Lower salt trumps other lifestyle changes in combatting high blood pressure, UCSF model shows

Imagine a visit to the doctor where you received news that you had an early form of a deadly disease. To stop the disease from progressing, you would need to drink less, exercise more, eat a healthy diet full of fruits and vegetables, cut back on salt, and lose weight. You’d probably walk away wondering where to start, which suggestion was most important, and just how big your changes would have to be to make a difference.

This is what happens to roughly a quarter of adults in the United States when they are diagnosed with stage 1 hypertension, the less severe of two tiers of high blood pressure. High blood pressure might sound less dramatic than cancer, but it is a major risk factor for heart attacks and strokes, the biggest killers in the developed world.

According to work presented by postdoctoral fellow Kendra Sims, PhD, at an American Heart Association conference in San Diego on September 10, a healthy low-salt diet is the heaviest hitter on the laundry list of lifestyle changes that doctors recommend for patients with stage 1 hypertension. The research specifically considered the DASH diet, which is a fairly standard healthy diet that also limits salt.

The researchers estimated that 8.7 million U.S. adults aged 35-64 have stage 1 hypertension for which medication is not indicated. Many may not even know because the definition of hypertension was expanded in 2017. Waving a magic wand such that all of these Americans followed the DASH diet and didn’t make any of the other changes would eliminate 26,000 adults from developing cardiovascular disease – including angina, heart attack, and stroke – by 2027, the researchers found. It would also save the healthcare system upwards of $1.7 billion.
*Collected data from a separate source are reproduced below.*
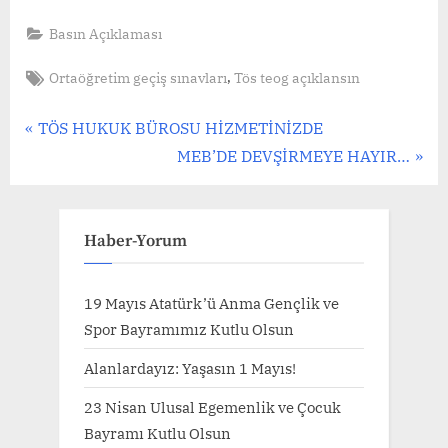
Basın Açıklaması
Tags:
,
Ortaöğretim geçiş sınavları
Tös teog açıklansın
Yazı
P
TÖS HUKUK BÜROSU HİZMETİNİZDE
r
N
MEB’DE DEVŞİRMEYE HAYIR…
gezinmesi
e
e
v
x
i
t
Haber-Yorum
o
P
u
o
19 Mayıs Atatürk’ü Anma Gençlik ve
s
s
Spor Bayramımız Kutlu Olsun
P
t
Alanlardayız: Yaşasın 1 Mayıs!
o
:
23 Nisan Ulusal Egemenlik ve Çocuk
s
Bayramı Kutlu Olsun
t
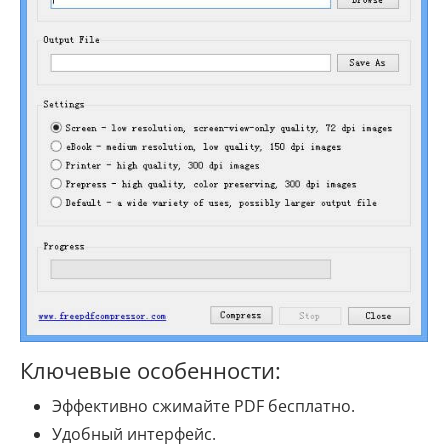
Ключевые особенности:
Эффективно сжимайте PDF бесплатно.
Удобный интерфейс.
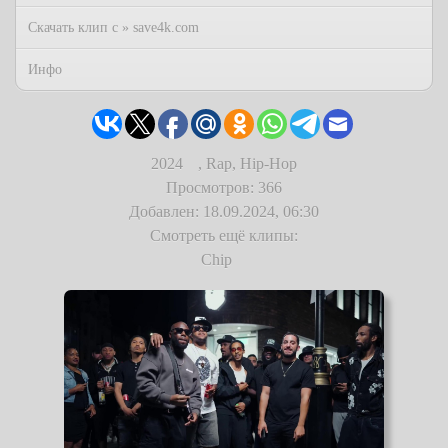
Скачать клип с » save4k.com
Инфо
2024
,
Rap, Hip-Hop
Просмотров: 366
Добавлен: 18.09.2024, 06:30
Смотреть ещё клипы:
Chip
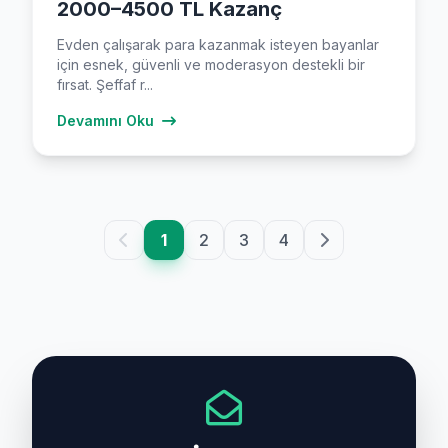
2000–4500 TL Kazanç
Evden çalışarak para kazanmak isteyen bayanlar
için esnek, güvenli ve moderasyon destekli bir
fırsat. Şeffaf r...
Devamını Oku
1
2
3
4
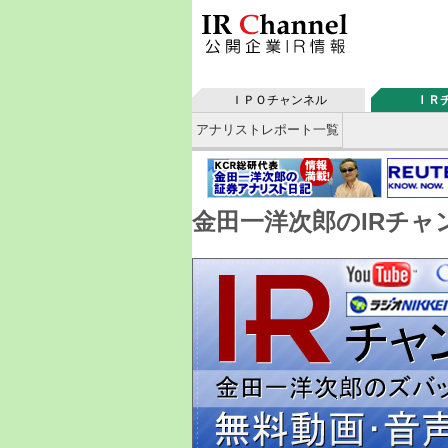
ＩＰＯチャンネル
ＩＲ
アナリストレポート一覧
金田一洋次郎のIRチ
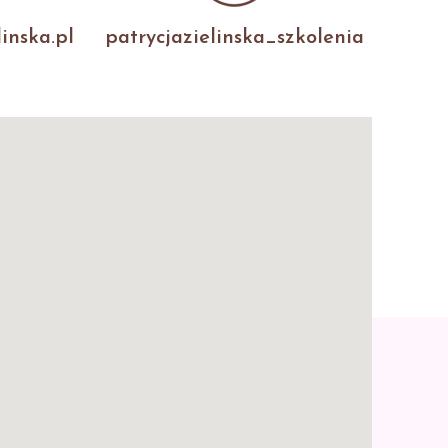
inska.pl
patrycjazielinska_szkolenia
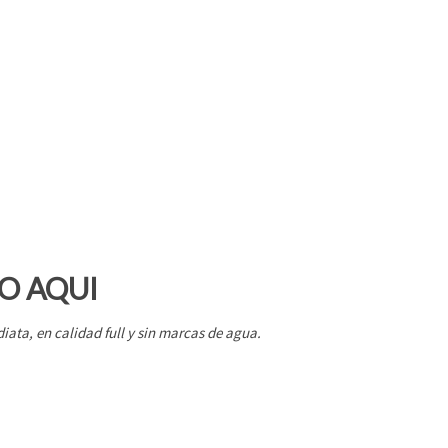
O AQUI
iata, en calidad full y sin marcas de agua.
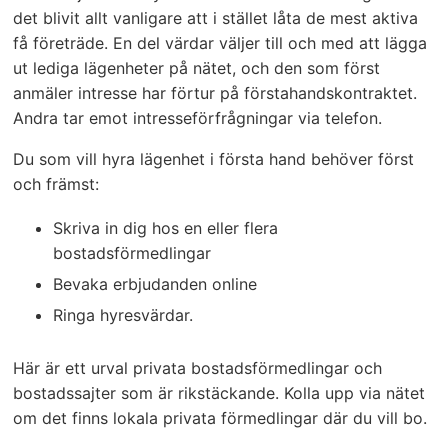
det blivit allt vanligare att i stället låta de mest aktiva
få företräde. En del värdar väljer till och med att lägga
ut lediga lägenheter på nätet, och den som först
anmäler intresse har förtur på förstahandskontraktet.
Andra tar emot intresseförfrågningar via telefon.
Du som vill hyra lägenhet i första hand behöver först
och främst:
Skriva in dig hos en eller flera
bostadsförmedlingar
Bevaka erbjudanden online
Ringa hyresvärdar.
Här är ett urval privata bostadsförmedlingar och
bostadssajter som är rikstäckande. Kolla upp via nätet
om det finns lokala privata förmedlingar där du vill bo.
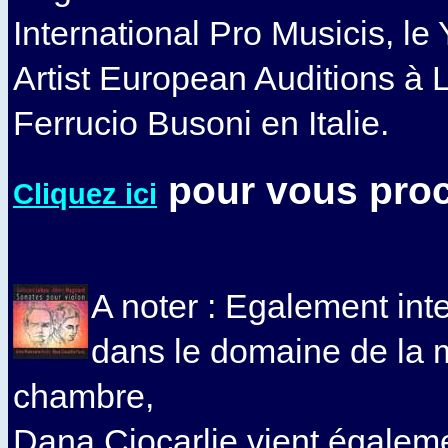
International Pro Musicis, l
Artist European Auditions à 
Ferrucio Busoni en Italie.
pour vous proc
Cliquez ici
A noter : Egalement int
dans le domaine de la 
chambre,
Dana Ciocarlie vient égaleme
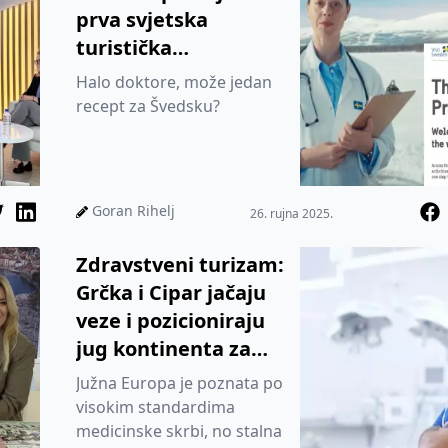
prva svjetska
turistička
destinacija „na
Halo doktore, može jedan
recept“
recept za Švedsku?
Goran Rihelj
26. rujna 2025.
Zdravstveni turizam:
Grčka i Cipar jačaju
veze i pozicioniraju
jug kontinenta za
globalni rast
Južna Europa je poznata po
visokim standardima
medicinske skrbi, no stalna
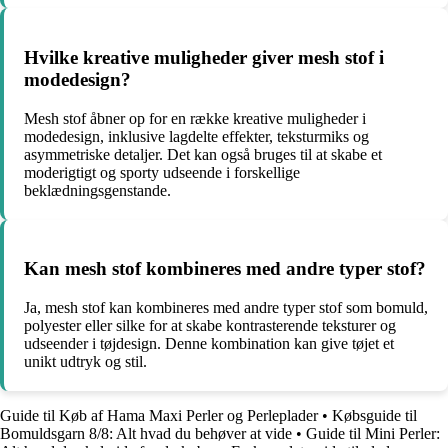
Hvilke kreative muligheder giver mesh stof i
modedesign?
Mesh stof åbner op for en række kreative muligheder i
modedesign, inklusive lagdelte effekter, teksturmiks og
asymmetriske detaljer. Det kan også bruges til at skabe et
moderigtigt og sporty udseende i forskellige
beklædningsgenstande.
Kan mesh stof kombineres med andre typer stof?
Ja, mesh stof kan kombineres med andre typer stof som bomuld,
polyester eller silke for at skabe kontrasterende teksturer og
udseender i tøjdesign. Denne kombination kan give tøjet et
unikt udtryk og stil.
Guide til Køb af Hama Maxi Perler og Perleplader
•
Købsguide til
Bomuldsgarn 8/8: Alt hvad du behøver at vide
•
Guide til Mini Perler:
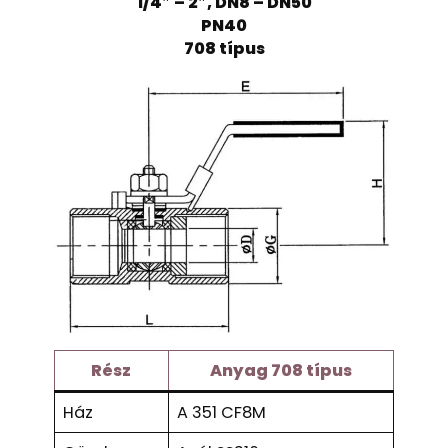
1/4″ – 2″, DN8 – DN50
PN40
708 típus
Rész
Anyag 708 típus
Ház
A 351 CF8M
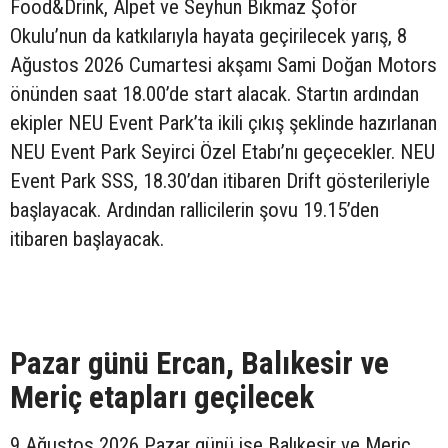
Food&Drink, Alpet ve Seyhun Bıkmaz Şoför
Okulu’nun da katkılarıyla hayata geçirilecek yarış, 8
Ağustos 2026 Cumartesi akşamı Sami Doğan Motors
önünden saat 18.00’de start alacak. Startın ardından
ekipler NEU Event Park’ta ikili çıkış şeklinde hazırlanan
NEU Event Park Seyirci Özel Etabı’nı geçecekler. NEU
Event Park SSS, 18.30’dan itibaren Drift gösterileriyle
başlayacak. Ardından rallicilerin şovu 19.15’den
itibaren başlayacak.
Pazar günü Ercan, Balıkesir ve
Meriç etapları geçilecek
9 Ağustos 2026 Pazar günü ise Balıkesir ve Meriç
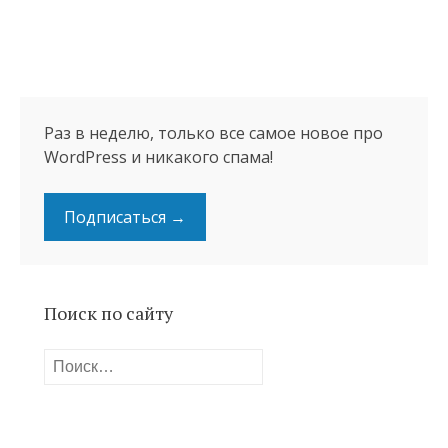
Раз в неделю, только все самое новое про
WordPress и никакого спама!
Подписаться →
Поиск по сайту
Найти:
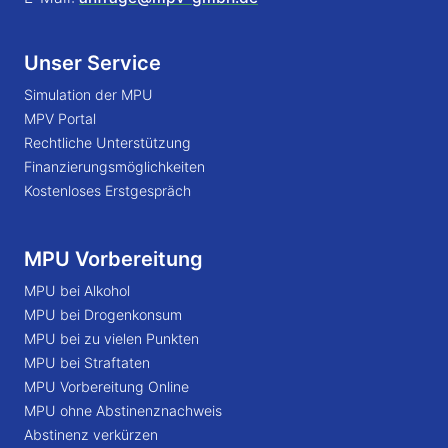
Unser Service
Simulation der MPU
MPV Portal
Rechtliche Unterstützung
Finanzierungsmöglichkeiten
Kostenloses Erstgespräch
MPU Vorbereitung
MPU bei Alkohol
MPU bei Drogenkonsum
MPU bei zu vielen Punkten
MPU bei Straftaten
MPU Vorbereitung Online
MPU ohne Abstinenznachweis
Abstinenz verkürzen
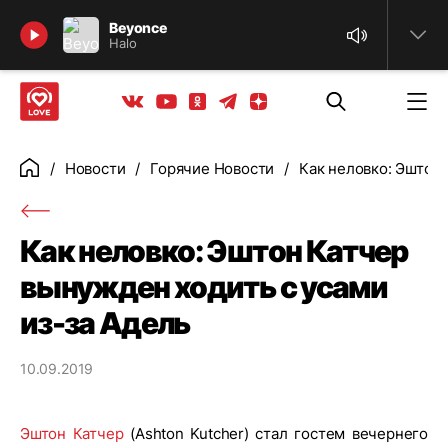
Найти
Beyonce
Halo
Телеграм
Одноклассники
Яндекс дзен
Youtube
Вконтакте
Новости
Горячие Новости
Как неловко: Эштон 
Главная
Как неловко: Эштон Катчер
вынужден ходить с усами
из-за Адель
10.09.2019
Эштон Катчер
(Ashton Kutcher) стал гостем вечернего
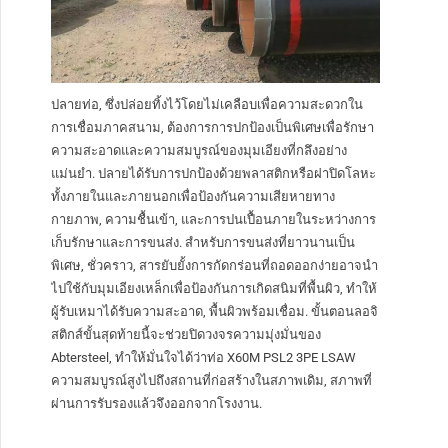
ปลายท่อ, ซึ่งปล่อยทิ้งไว้โดยไม่เคลือบเพื่อความสะดวกใน
การเชื่อมภาคสนาม, ต้องการการปกป้องเป็นพิเศษเพื่อรักษา
ความสะอาดและความสมบูรณ์ของมุมเอียงที่กลึงอย่าง
แม่นยำ. ปลายได้รับการปกป้องด้วยพลาสติกหรือฝาปิดโลหะ
ทั้งภายในและภายนอกเพื่อป้องกันความเสียหายทาง
กายภาพ, ความชื้นเข้า, และการปนเปื้อนภายในระหว่างการ
เก็บรักษาและการขนส่ง. สำหรับการขนส่งที่ยาวนานเป็น
พิเศษ, ชั่วคราว, สารยับยั้งการกัดกร่อนที่ถอดออกง่ายอาจนำ
ไปใช้กับมุมเอียงเหล็กเพื่อป้องกันการเกิดสนิมที่พื้นผิว, ทำให้
ผู้รับเหมาได้รับความสะอาด, พื้นผิวพร้อมเชื่อม. ขั้นตอนลอจิ
สติกส์ขั้นสุดท้ายนี้จะช่วยปิดวงจรความมุ่งมั่นของ
Abtersteel, ทำให้มั่นใจได้ว่าท่อ X60M PSL2 3PE LSAW
ความสมบูรณ์สูงไปถึงสถานที่ก่อสร้างในสภาพเดิม, สภาพที่
ผ่านการรับรองแล้วจึงออกจากโรงงาน.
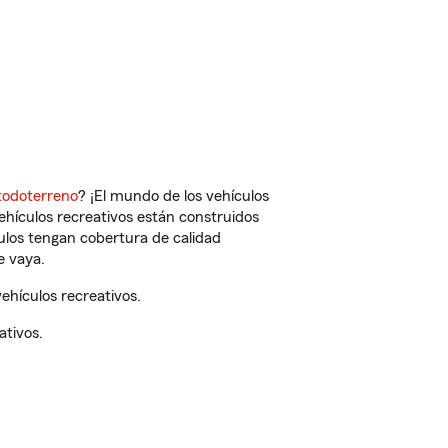
todoterreno
? ¡El mundo de los vehículos
vehículos recreativos están construidos
culos tengan cobertura de calidad
e vaya.
ehículos recreativos.
ativos.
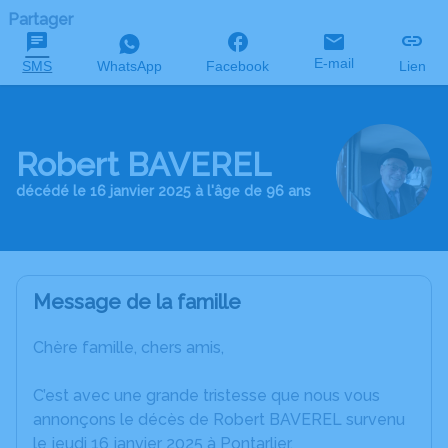
Partager
E-mail
SMS
WhatsApp
Facebook
Lien
Robert BAVEREL
décédé le 16 janvier 2025 à l'âge de 96 ans
Message de la famille
Chère famille, chers amis,
C’est avec une grande tristesse que nous vous
annonçons le décès de Robert BAVEREL survenu
le jeudi 16 janvier 2025 à Pontarlier.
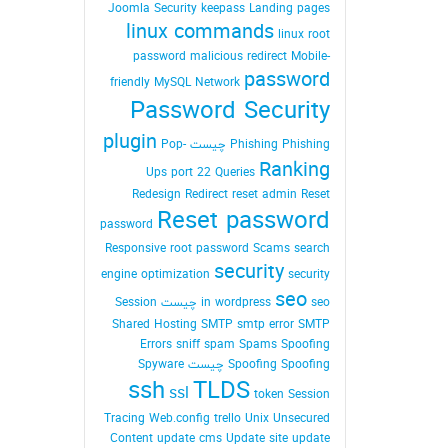
Joomla Security
keepass
Landing pages
linux commands
linux root
password
malicious redirect
Mobile-
password
friendly
MySQL
Network
Password Security
plugin
Phishing Phishing چیست
Pop-
Ranking
Ups
port 22
Queries
Redesign
Redirect
reset admin Reset
Reset password
password
Responsive
root password
Scams
search
security
engine optimization
security
seo
seo چیست
in wordpress
Session
Shared Hosting
SMTP
smtp error
SMTP
Errors
sniff
spam
Spams
Spoofing
Spoofing Spoofing چیست
Spyware
ssh
TLDS
ssl
token Session
Tracing Web.config
trello
Unix
Unsecured
Content
update cms
Update site
update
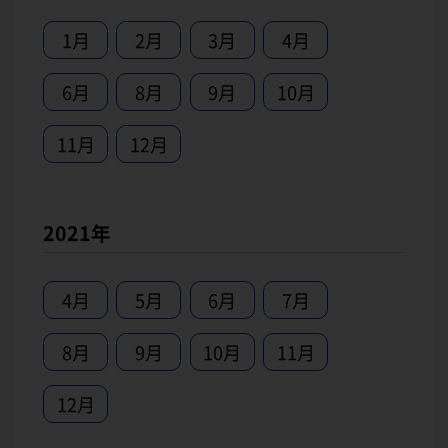
1月
2月
3月
4月
6月
8月
9月
10月
11月
12月
2021年
4月
5月
6月
7月
8月
9月
10月
11月
12月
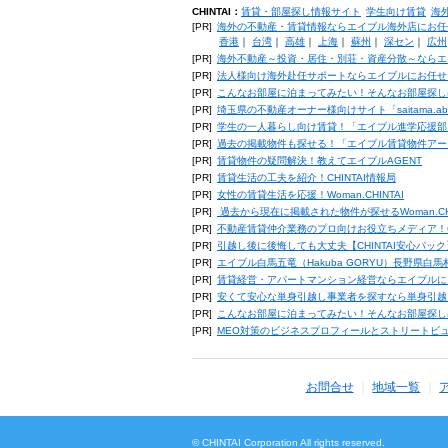
CHINTAI：
賃貸・部屋探し情報サイト
学生向け賃貸
海
[PR]
海外の不動産・賃貸情報ならエイブル海外店にお任
香港
｜
台湾
｜
高雄
｜
上海
｜
蘇州
｜
深セン
｜
広州
[PR]
海外不動産～投資・居住・別荘・資産分散～ならエ
[PR]
法人様向け海外赴任サポートならエイブルにお任せ
[PR]
こんなお部屋に泊まってみたい！そんなお部屋探し
[PR]
埼玉県の不動産オーナー様向けサイト「saitama.a
[PR]
学生の一人暮らし向け賃貸！「エイブル進学応援部
[PR]
過去の掲載物件も探せる！「エイブル賃貸物件アー
[PR]
賃貸物件の疑問解決！教えてエイブルAGENT
[PR]
賃貸生活の工夫を紹介！CHINTAI情報局
[PR]
女性の賃貸生活を応援！Woman.CHINTAI
[PR]
過去から現在に掲載された物件が探せるWoman.CH
[PR]
不動産賃貸仲介業務のプロ向けお役立ちメディア！CHIN
[PR]
引越し後に後悔しても大丈夫【CHINTAI安心パッ
[PR]
エイブル白馬五竜（Hakuba GORYU）長野県白
[PR]
賃貸経営・アパートマンション経営ならエイブルに
[PR]
安くて安心な単身引越し事業者を探すなら単身引越
[PR]
こんなお部屋に泊まってみたい！そんなお部屋探し
[PR]
MEO対策のビジネスプロフィールとストリートビ
お問合せ
地域一覧
© CHINTAI Corporation All rights reserved.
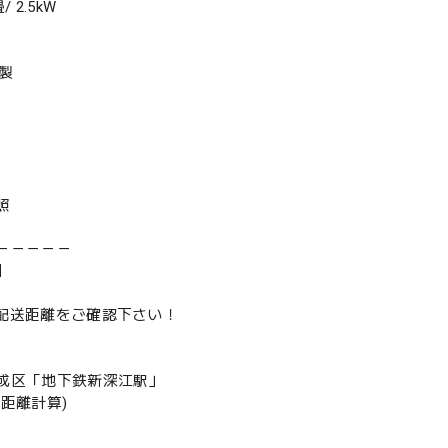
 2.5kW
年製
照
－－－－－
】
は配送距離をご確認下さい！
成区「地下鉄新深江駅」
の距離計算)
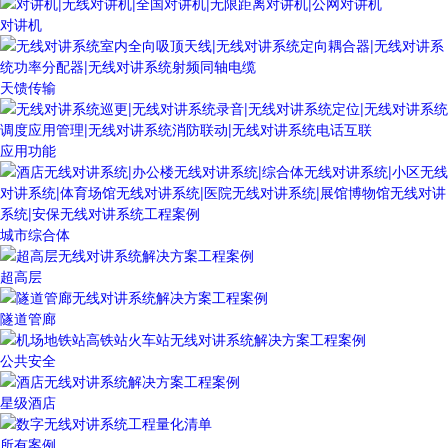
对讲机
天馈传输
应用功能
城市综合体
超高层
隧道管廊
公共安全
星级酒店
所有案例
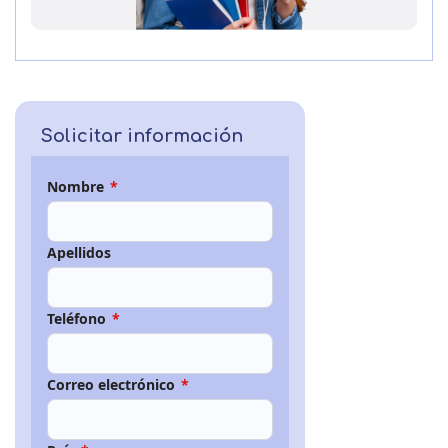
Solicitar información
Nombre
*
Apellidos
Teléfono
*
Correo electrónico
*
In comparison, increasing exercise or decreasing drinking in the absence of other changes would have smaller, though not insignificant, effects.

“Our results show that large-scale, healthy behavior modifications would prevent future heart disease and related complications,” Sims said. “Of course, these changes would not be free. We might have to subsidize people’s diets, improve food deserts, change which crops we subsidize from meat and sugar to fruits and vegetables, or put a cap on how much sodium can go into processed foods.”

The research draws on a sophisticated computer simulation based at UCSF, called the Cardiovascular Disease Policy Model. The first paper using the model was published in 1987, and since then oversight of the model passed from Lee Goldman, MD, to Kirsten Bibbins-Domingo, MD, PhD, MAS.

“The model is a basic platform on which you can ask a number of questions,” said Joanne Penko, MS, MPH, who serves as what may best be described as the model’s handler. (Pamela Coxson, PhD, is the model’s maker.) “Over the years we’ve incorporated more and more complexity as more resources and source data became available.”

The model simulates cardiovascular disease over time with and without specific interventions, Penko explained. It uses Census data to create a hypothetical version of every U.S. resident over the age of 35, and assigns them, based on the most reputable national health datasets, to risk factors such as smoking and diabetes. It then uses cohort data, meta-analyses, and clinical trial outcomes to posit an appropriate number of cardiovascular events each year over the next decade, as risk factors come home to roost as the hypothetical people age. It draws on representative hospital and healthcare cost databases to model the costs.

What if all the smokers magically stopped smoking? The model moves these people from light or heavy smoking groups into the nonsmoking group, lowering their risk, and consequently the number of cardiac incidents, every year thereafter.

The model is especially useful for measuring what would happen if everyone were equally able to obtain and follow the best available medical advice – which is, unfortunately, not what happens in our chaotic healthcare system.

“We know that marginalized people tend not to benefit from a lot of these recommendations and guidelines,” Sims said. “A lot of them don’t have regular healthcare access, which means they may not get the advice in the first place. And work schedules and lack of access to affordable fruits and vegetables or parks or gyms may make it impossible for folks to eat better and exercise. A lot of the recommendations really only make sense for the middle class.”

Indeed, according to the study, just 61% of people with stage 1 hypertension have regular access to healthcare.

Sims’s simulation proves that there are people whose lives could be saved with policy interventions, she said. And if lives aren’t enough to persuade policymakers, maybe the financial savings can.